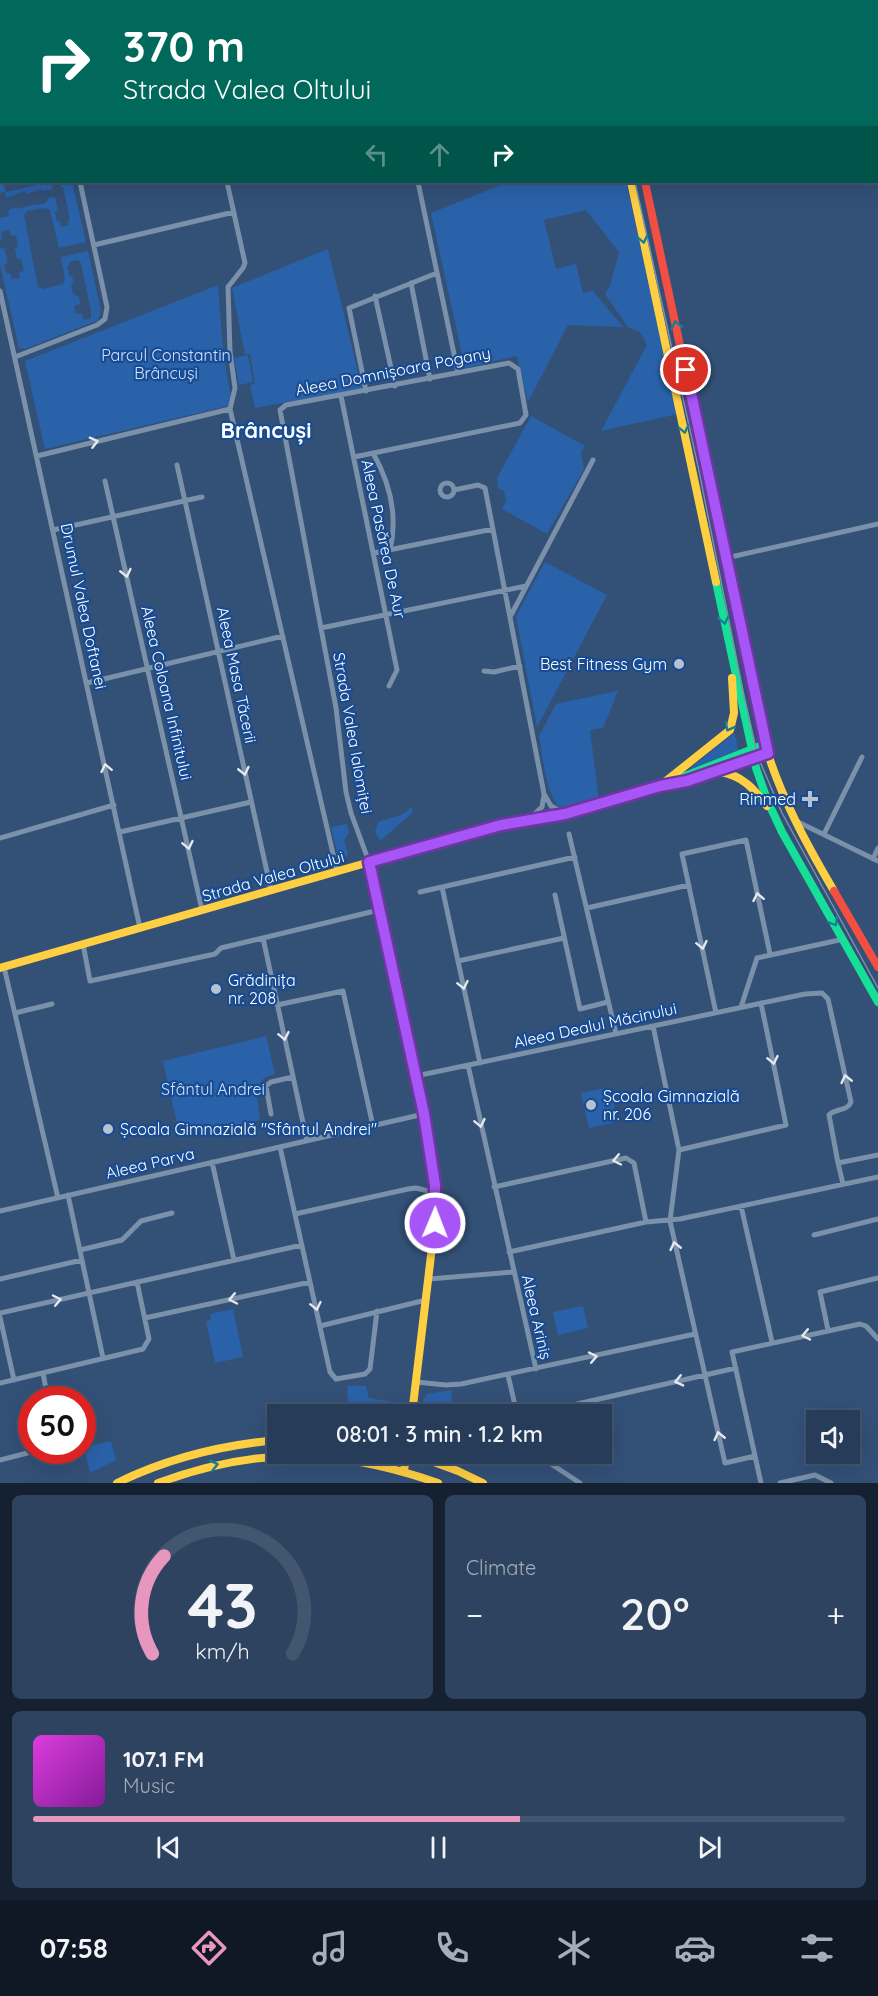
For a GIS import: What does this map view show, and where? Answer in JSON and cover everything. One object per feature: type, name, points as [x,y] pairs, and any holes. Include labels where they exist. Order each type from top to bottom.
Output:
[{"type":"main road","points":[[631,183],[751,750],[775,816],[844,939],[875,989],[878,1002]]},
{"type":"main road","points":[[645,183],[765,744],[798,822],[878,967]]},
{"type":"main road","points":[[649,269],[663,266]]},
{"type":"main road","points":[[660,786],[727,733],[732,725],[734,713],[730,649]]},
{"type":"main road","points":[[740,698],[754,694]]},
{"type":"main road","name":"Strada Valea Oltului","points":[[2,968],[501,825],[565,814],[660,786],[765,744]]},
{"type":"main road","name":"Strada Valea Oltului","points":[[660,786],[719,772],[768,753]]},
{"type":"main road","points":[[719,772],[741,777],[775,816]]},
{"type":"main road","name":"Strada Valea Ialomiței","points":[[369,862],[424,1114],[436,1193],[427,1300],[413,1404]]},
{"type":"main road","points":[[117,1483],[181,1457],[267,1441]]},
{"type":"main road","points":[[158,1483],[187,1472],[227,1462],[286,1455],[370,1462],[404,1470],[438,1483]]},
{"type":"main road","points":[[404,1470],[405,1464]]},
{"type":"main road","points":[[439,1464],[483,1483]]},
{"type":"street","points":[[15,357],[98,325],[105,319],[107,307],[80,183]]},
{"type":"street","points":[[227,183],[245,263],[228,286],[230,352],[235,388],[230,409],[337,871]]},
{"type":"street","points":[[417,183],[458,373]]},
{"type":"street","points":[[94,245],[234,212]]},
{"type":"street","points":[[366,391],[349,308],[436,273]]},
{"type":"street","points":[[411,283],[430,379]]},
{"type":"street","name":"Drumul Valea Doftanei","points":[[0,291],[141,928]]},
{"type":"street","points":[[375,296],[395,386]]},
{"type":"street","name":"Aleea Domnișoara Pogany","points":[[280,410],[286,405],[509,363],[518,369],[526,415],[520,423],[373,453]]},
{"type":"street","name":"Aleea Pasărea De Aur","points":[[341,396],[397,670],[390,686]]},
{"type":"street","points":[[37,456],[230,409]]},
{"type":"street","name":"Strada Valea Ialomiței","points":[[280,410],[338,717],[346,792],[351,813],[369,862]]},
{"type":"street","points":[[354,457],[373,453]]},
{"type":"street","name":"Aleea Pasărea De Aur","points":[[373,453],[382,470],[392,507],[393,527],[390,550]]},
{"type":"street","points":[[510,617],[593,460]]},
{"type":"street","name":"Aleea Masa Tăcerii","points":[[177,465],[271,890]]},
{"type":"street","name":"Aleea Coloana Infinitului","points":[[105,481],[202,910]]},
{"type":"street","points":[[454,490],[483,486],[493,529],[544,794],[542,807],[529,819]]},
{"type":"street","points":[[53,530],[202,497]]},
{"type":"street","points":[[726,558],[878,524]]},
{"type":"street","points":[[374,553],[493,529]]},
{"type":"street","points":[[321,627],[526,586]]},
{"type":"street","points":[[87,682],[283,636]]},
{"type":"street","points":[[484,670],[494,672],[520,666]]},
{"type":"street","points":[[824,834],[862,757]]},
{"type":"street","points":[[544,794],[551,806],[565,814]]},
{"type":"street","points":[[120,832],[251,802]]},
{"type":"street","points":[[0,838],[114,805]]},
{"type":"street","points":[[798,822],[875,860],[878,848]]},
{"type":"street","points":[[570,834],[616,1034]]},
{"type":"street","points":[[716,1013],[682,854],[746,840],[770,954]]},
{"type":"street","points":[[420,892],[575,857]]},
{"type":"street","points":[[587,909],[689,885]]},
{"type":"street","points":[[442,887],[480,1063]]},
{"type":"street","name":"Aleea Dealul Măcinului","points":[[555,895],[580,1009],[608,1002]]},
{"type":"street","points":[[82,944],[90,981],[215,954],[221,948],[380,910]]},
{"type":"street","points":[[263,938],[307,1141]]},
{"type":"street","points":[[458,961],[564,938]]},
{"type":"street","points":[[741,1008],[755,960],[759,957],[844,939]]},
{"type":"street","points":[[2,968],[15,1013],[58,1198]]},
{"type":"street","points":[[277,1005],[343,991],[373,1126]]},
{"type":"street","name":"Aleea Dealul Măcinului","points":[[416,1076],[805,994],[822,993],[828,999],[850,1098],[849,1106],[829,1115],[838,1164]]},
{"type":"street","points":[[679,1150],[786,1125],[761,1003]]},
{"type":"street","points":[[15,1013],[52,1004]]},
{"type":"street","points":[[653,1026],[679,1150],[670,1221],[725,1463],[755,1456]]},
{"type":"street","name":"Aleea Ariniș","points":[[416,1382],[453,1385],[536,1369],[468,1065]]},
{"type":"street","points":[[271,1114],[266,1086],[271,1082],[293,1077]]},
{"type":"street","name":"Aleea Parva","points":[[0,1211],[424,1114]]},
{"type":"street","points":[[280,1147],[331,1375],[336,1379],[365,1374],[370,1369],[377,1311]]},
{"type":"street","points":[[843,1184],[838,1164],[878,1155]]},
{"type":"street","points":[[495,1187],[626,1158],[634,1163],[646,1222]]},
{"type":"street","points":[[212,1162],[234,1260]]},
{"type":"street","points":[[509,1252],[646,1222],[670,1221],[878,1177]]},
{"type":"street","points":[[296,1214],[408,1189],[417,1188],[436,1193]]},
{"type":"street","points":[[68,1196],[103,1358]]},
{"type":"street","points":[[741,1206],[772,1342]]},
{"type":"street","points":[[80,1250],[122,1240],[141,1221],[172,1213]]},
{"type":"street","points":[[814,1235],[878,1220]]},
{"type":"street","points":[[14,1380],[0,1315],[302,1245]]},
{"type":"street","points":[[0,1279],[82,1260]]},
{"type":"street","points":[[429,1279],[514,1272]]},
{"type":"street","points":[[828,1330],[820,1292],[878,1278]]},
{"type":"street","points":[[0,1383],[143,1348],[149,1339],[137,1282]]},
{"type":"street","points":[[145,1318],[310,1282]]},
{"type":"street","points":[[320,1326],[427,1300]]},
{"type":"street","points":[[761,1483],[732,1352],[863,1324],[878,1339]]},
{"type":"street","points":[[536,1369],[695,1334]]},
{"type":"street","points":[[577,1404],[736,1368]]},
{"type":"street","points":[[43,1373],[45,1386]]},
{"type":"street","points":[[508,1375],[515,1404]]},
{"type":"street","points":[[0,1460],[18,1455]]},
{"type":"street","points":[[551,1464],[580,1483]]},
{"type":"street","points":[[784,1483],[814,1475],[831,1483]]},
{"type":"green space","points":[[0,183],[3,183],[6,192],[56,183],[52,184],[53,189],[43,191],[42,189],[26,194],[25,191],[6,198],[5,192],[0,193]]},
{"type":"green space","points":[[60,183],[72,183],[86,242],[59,248],[50,210],[44,208],[27,211],[24,215],[38,287],[43,289],[63,284],[65,278],[61,257],[88,251],[101,311],[98,320],[25,349],[19,348],[0,264],[0,246],[1,249],[4,248],[8,263],[4,264],[6,273],[10,273],[12,279],[20,278],[19,272],[24,271],[21,259],[17,259],[16,235],[11,236],[9,230],[1,232],[2,239],[0,240],[0,216],[1,218],[9,216],[8,210],[46,203],[48,198],[55,197],[58,211],[55,212],[57,221],[60,221],[61,227],[69,225],[68,220],[70,219]],"holes":[[[78,260],[81,263],[91,318],[84,320],[82,313],[76,314],[74,306],[80,304],[79,297],[73,294],[71,284],[74,283],[67,266],[70,265],[69,262]]]},
{"type":"green space","points":[[506,183],[626,183],[678,414],[601,431],[647,345],[640,332],[628,327],[605,294],[610,286],[619,252],[586,210],[544,220],[556,269],[576,264],[583,293],[593,291],[623,327],[568,325],[528,402],[517,356],[465,368],[431,213]]},
{"type":"green space","points":[[328,249],[362,388],[255,408],[250,385],[255,384],[250,354],[245,354],[232,288]]},
{"type":"green space","name":"Parcul Constantin Brâncuși","points":[[218,285],[223,350],[231,398],[228,406],[45,449],[25,361]]},
{"type":"green space","points":[[248,355],[253,382],[239,385],[234,358]]},
{"type":"green space","points":[[531,416],[585,446],[581,453],[584,469],[547,534],[502,509],[506,501],[504,491],[498,488],[497,478]]},
{"type":"green space","points":[[545,562],[607,595],[537,727],[516,616]]},
{"type":"green space","points":[[618,691],[603,728],[590,730],[599,801],[567,809],[557,805],[549,788],[539,736],[556,704]]},
{"type":"green space","points":[[735,733],[738,750],[690,768]]},
{"type":"green space","points":[[412,807],[413,812],[380,841],[375,832],[378,822],[401,815]]},
{"type":"green space","points":[[347,824],[349,833],[344,840],[348,854],[339,859],[331,827]]},
{"type":"green space","name":"Sfântul Andrei","points":[[266,1036],[275,1074],[264,1078],[256,1089],[260,1120],[180,1137],[163,1061]]},
{"type":"green space","points":[[610,1087],[617,1122],[589,1128],[581,1093]]},
{"type":"green space","points":[[583,1306],[588,1328],[558,1335],[553,1312]]},
{"type":"green space","points":[[233,1309],[243,1357],[215,1363],[206,1321],[211,1320],[210,1314]]},
{"type":"green space","points":[[347,1386],[366,1386],[369,1398],[400,1403],[400,1404],[348,1404]]},
{"type":"green space","points":[[451,1390],[452,1404],[423,1404],[427,1394]]},
{"type":"green space","points":[[111,1441],[116,1460],[90,1473],[88,1464],[96,1464],[96,1444]]},
{"type":"tram line","points":[[635,183],[698,466],[758,757],[782,813],[878,988]]},
{"type":"traffic: fast","points":[[716,582],[756,768],[768,802],[782,832],[878,1002]]},
{"type":"traffic: fast","points":[[457,837],[511,822],[565,814],[660,786],[765,744]]},
{"type":"traffic: fast","points":[[369,862],[429,1145],[434,1196],[432,1247]]},
{"type":"traffic: slow","points":[[631,183],[716,582]]},
{"type":"traffic: slow","points":[[744,645],[759,720],[771,763],[795,820],[834,891]]},
{"type":"traffic: slow","points":[[666,781],[730,730],[734,713],[732,678]]},
{"type":"traffic: slow","points":[[721,772],[747,784],[767,806]]},
{"type":"traffic: slow","points":[[0,968],[457,837]]},
{"type":"traffic: slow","points":[[413,1404],[432,1247]]},
{"type":"traffic: slow","points":[[117,1483],[156,1466],[195,1454],[267,1441]]},
{"type":"traffic: slow","points":[[158,1483],[230,1462],[298,1456],[366,1463],[438,1483]]},
{"type":"traffic: slow","points":[[404,1470],[405,1464]]},
{"type":"traffic: slow","points":[[439,1464],[483,1483]]},
{"type":"traffic: jam","points":[[645,183],[744,645]]},
{"type":"traffic: jam","points":[[676,784],[719,772],[768,753]]},
{"type":"traffic: jam","points":[[834,891],[878,967]]},
{"type":"place","name":"Best Fitness Gym","points":[[679,664]]},
{"type":"place","name":"Rinmed","points":[[810,799]]},
{"type":"place","name":"Grădinița nr. 208","points":[[216,989]]},
{"type":"place","name":"Școala Gimnazială nr. 206","points":[[591,1105]]},
{"type":"place","name":"Școala Gimnazială \"Sfântul Andrei\"","points":[[108,1129]]},
{"type":"district","name":"Brâncuși","points":[[266,430]]},
{"type":"route","points":[[435,1223],[435,1185],[424,1114],[369,862],[501,825],[565,814],[660,786],[687,781],[719,772],[768,753],[686,370]]}]
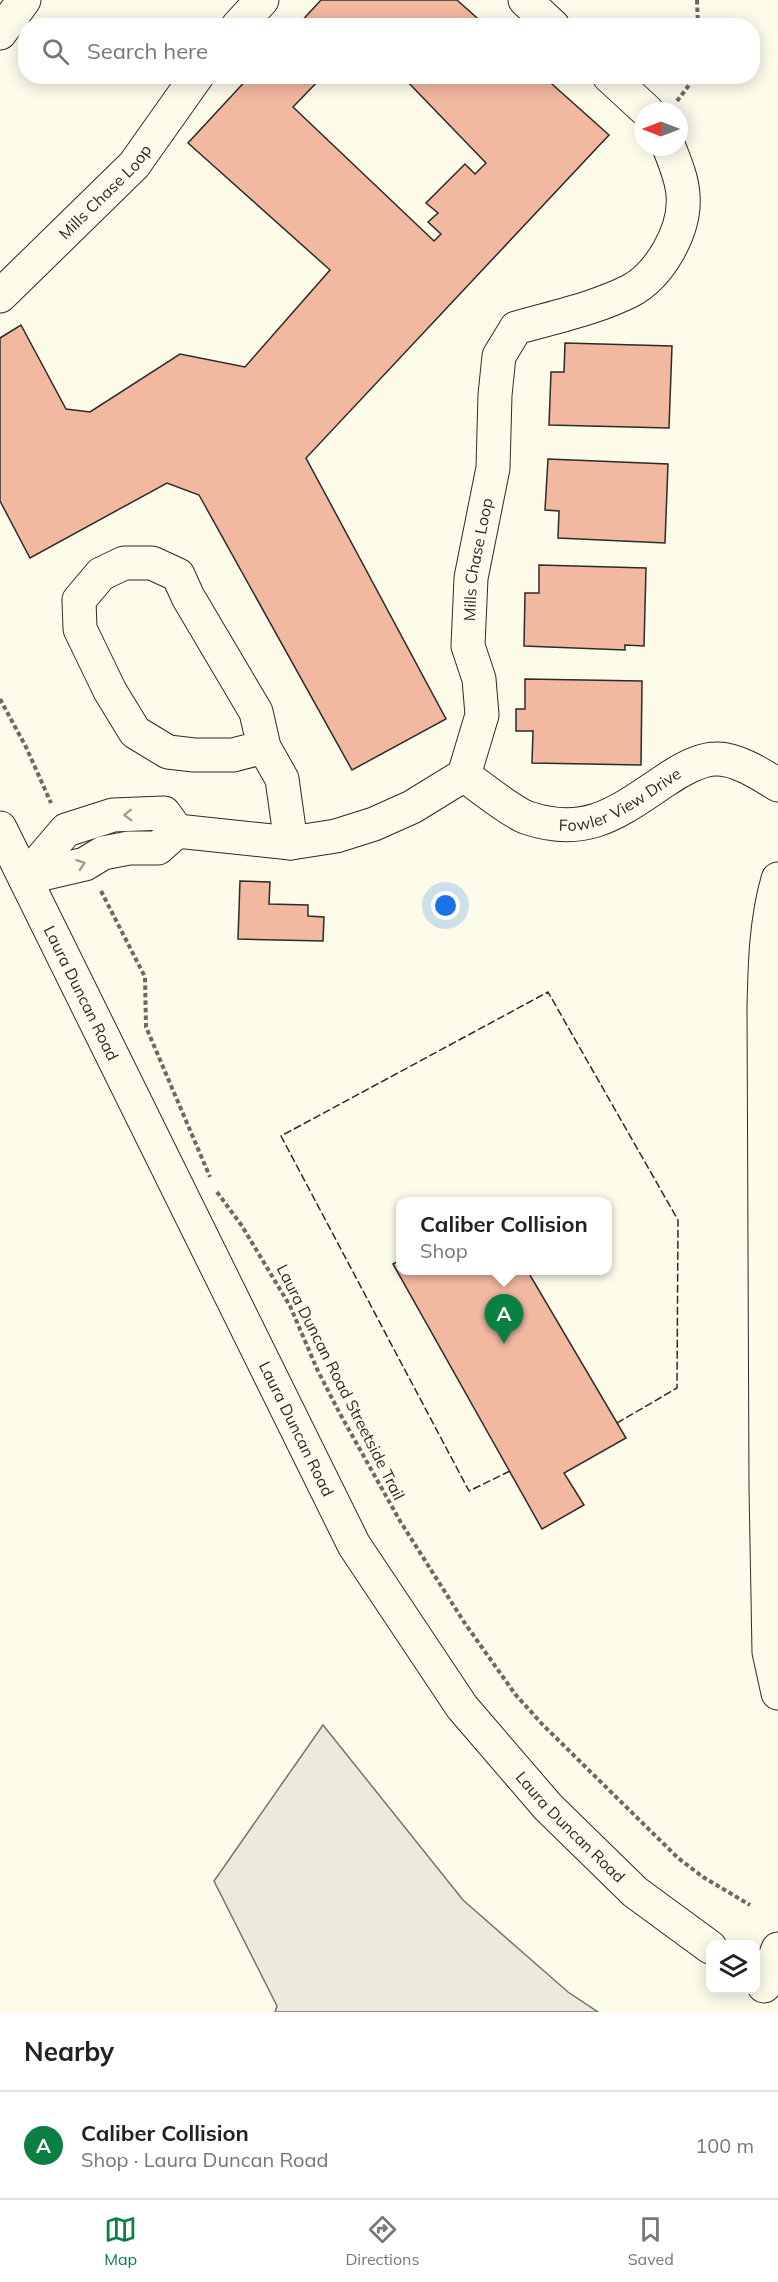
----------
Your assignment: Whenever a line in the records above contains the string "Măcinului", copy that line.

Exercise output:
{"type":"street","name":"Aleea Dealul Măcinului","points":[[555,895],[580,1009],[608,1002]]},
{"type":"street","name":"Aleea Dealul Măcinului","points":[[416,1076],[805,994],[822,993],[828,999],[850,1098],[849,1106],[829,1115],[838,1164]]},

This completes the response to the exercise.